Adegoke also urged the President to go on and give his assent to the bill.
He said: “I believe the President should proceed to assent to the Bill. The recognition of direct or indirect primary and the room for consensus is a recognition of what has always been part of our law.
“The National Assembly has done well in listening to reason rather than making it an ego issue.
“It is within the democratic rights of the political parties to determine the nature of primary elections they intend to have whether direct, indirect or by consensus.
“It is also commendable that the National Assembly has provided an objective criterion for determining if there is a consensus which can only be the case where all contestants agree to the nomination of one of them as the standard-bearer of the party.
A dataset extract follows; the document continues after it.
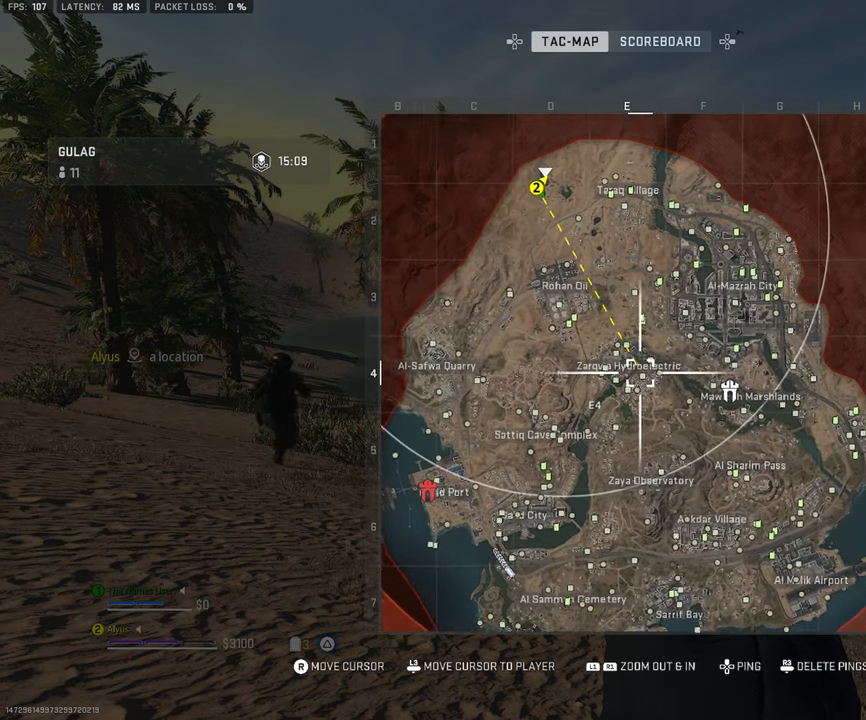
{"buttons": ["R1"], "left_stick": "center", "right_stick": "center", "events": [[17, "right_stick", "center"]]}
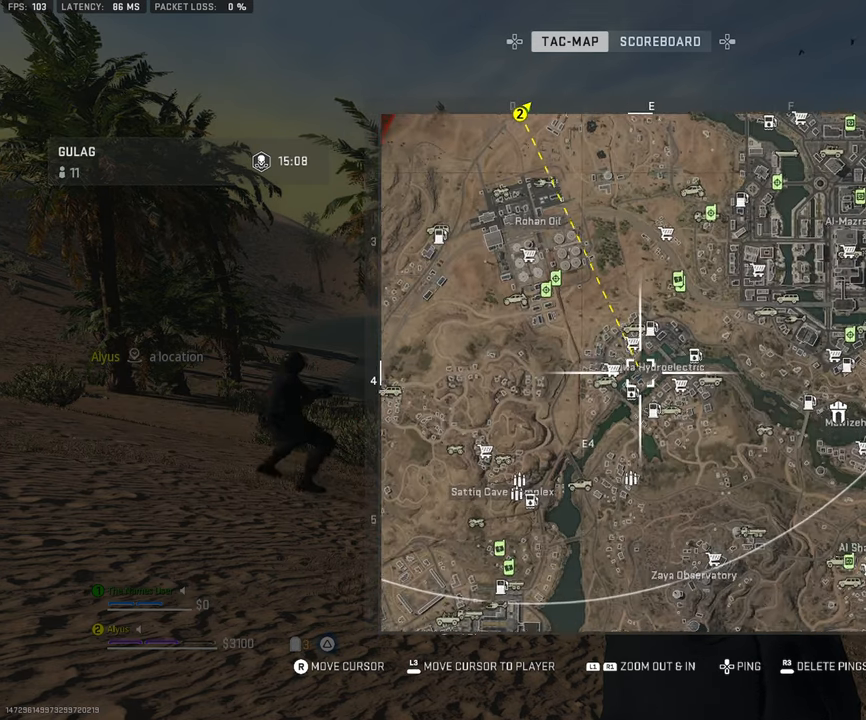
{"buttons": [], "left_stick": "center", "right_stick": "center", "events": [[233, "R1", "up"]]}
Where there is a single dissent among tens of candidates, there is no consensus.
“Consensus does not operate by the imposition of the strongman of the party. It must be a product of the agreement of all aspirants.
“The best way to go about it is to ensure that there is a document signed by all aspirants agreeing that one of them should be the standard-bearer. This is an objective method of achieving consensus and not by the whims of a godfather.
“Where there is dissent, the aspirants must go for primary election whether by direct or indirect method. This is commendable.”
He, however, faulted the clause concerning resignation before party primaries.
Adegoke said: “With respect to the clause requiring political appointees to resign before contesting an election, I believe it is an unnecessary provision.
“If the essence is to prevent the use of state resources to finance the election of such a person, it should also be the case that elected officials too who are seeking re-election should be made to resign or step aside so as not to deploy state resources at their disposal to seek re-election.
“I believe the President should not assent to this. It is not a necessary provision.”
Nyekwere, however, differed on the N5b campaign spending ceiling.
Nyekwere suggested that politicians, especially at the governorship level spend over N1billion on electioneering, this the N5b was not shocking.
To him, presidential campaigns cost over N5billion, adding that no matter the official spending cap, candidates would find ways to spend more, possibly through shell companies and other unofficial sources.
He called for a way to check campaign spending.